Member of Legislative Assembly Andhra Pradesh
- In office 23 May 2019 – 4 June 2024
- Preceded by: J. C. Prabhakar Reddy
- Succeeded by: J. C. Ashmit Reddy
- Constituency: Tadpatri

Personal details
- Born: 18 April 1966 (age 59) Timmampalli, Yellanur, Anantapur district, Andhra Pradesh
- Party: YSR Congress Party
- Spouse: Smt Kethireddy Ramadevi
- Relatives: Kethireddy Venkatarami Reddy (Nephew)

= K. Pedda Reddy =

Indian politician

Kathireddy Pedda Reddy (born 1966) is friend of an Indian politician from Andhra Pradesh. He was an MLA of YSR Congress Party from Tadipatri Assembly constituency in Anantapur district. He won the 2019 Andhra Pradesh Legislative Assembly election.

== Early life and family ==
Reddy was born in Timmampalli village of Yellanur mandal, Ananthpur district. His father, Rami Reddy, was a farmer. He completed schooling from Nirmala English Residential School, MPR Dam Garbdinne mandal, Anantapur district. He married Ramadevi. His nephew Kethireddy Venkatarami Reddy also served as a member of Andhra Pradesh Legislative Assembly.

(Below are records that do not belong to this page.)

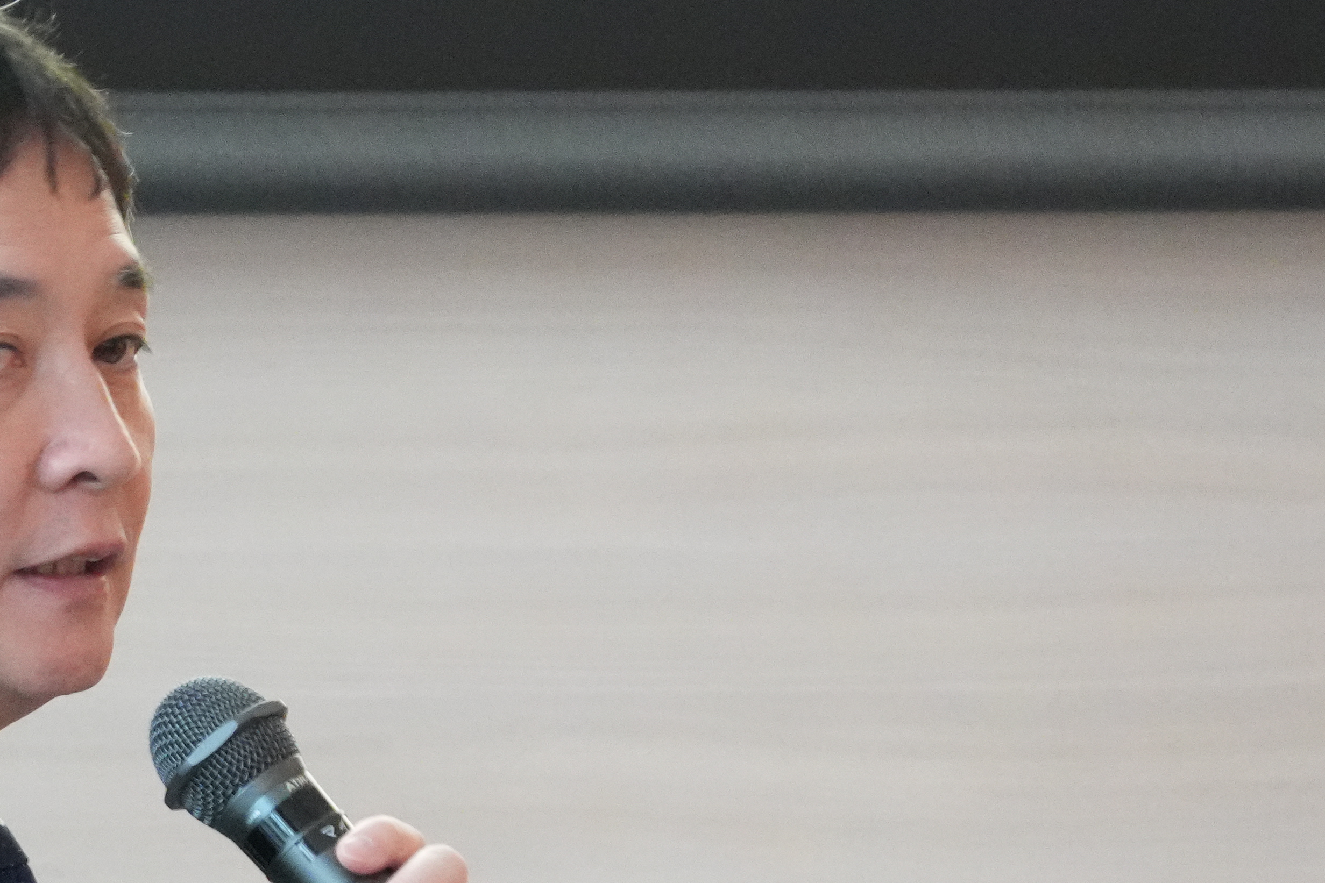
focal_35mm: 709
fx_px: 26093
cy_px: 736
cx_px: 439
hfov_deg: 2.9
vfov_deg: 1.9
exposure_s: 1/40
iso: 6400
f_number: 6.3
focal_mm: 188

== Political career and election history ==
Reddy began his political journey with YSR Congress Party. He won the 2019 Andhra Pradesh Legislative Assembly election from Tadipatri Assembly constituency representing YSR Congress Party. He defeated J. C. Ashmit Reddy of Telugu Desam Party by a margin of 7,511 votes. In the 2024 Andhra Pradesh Legislative Assembly election he lost to the same Telugu Desam Party candidate, Reddy, by a margin of 27,731 votes.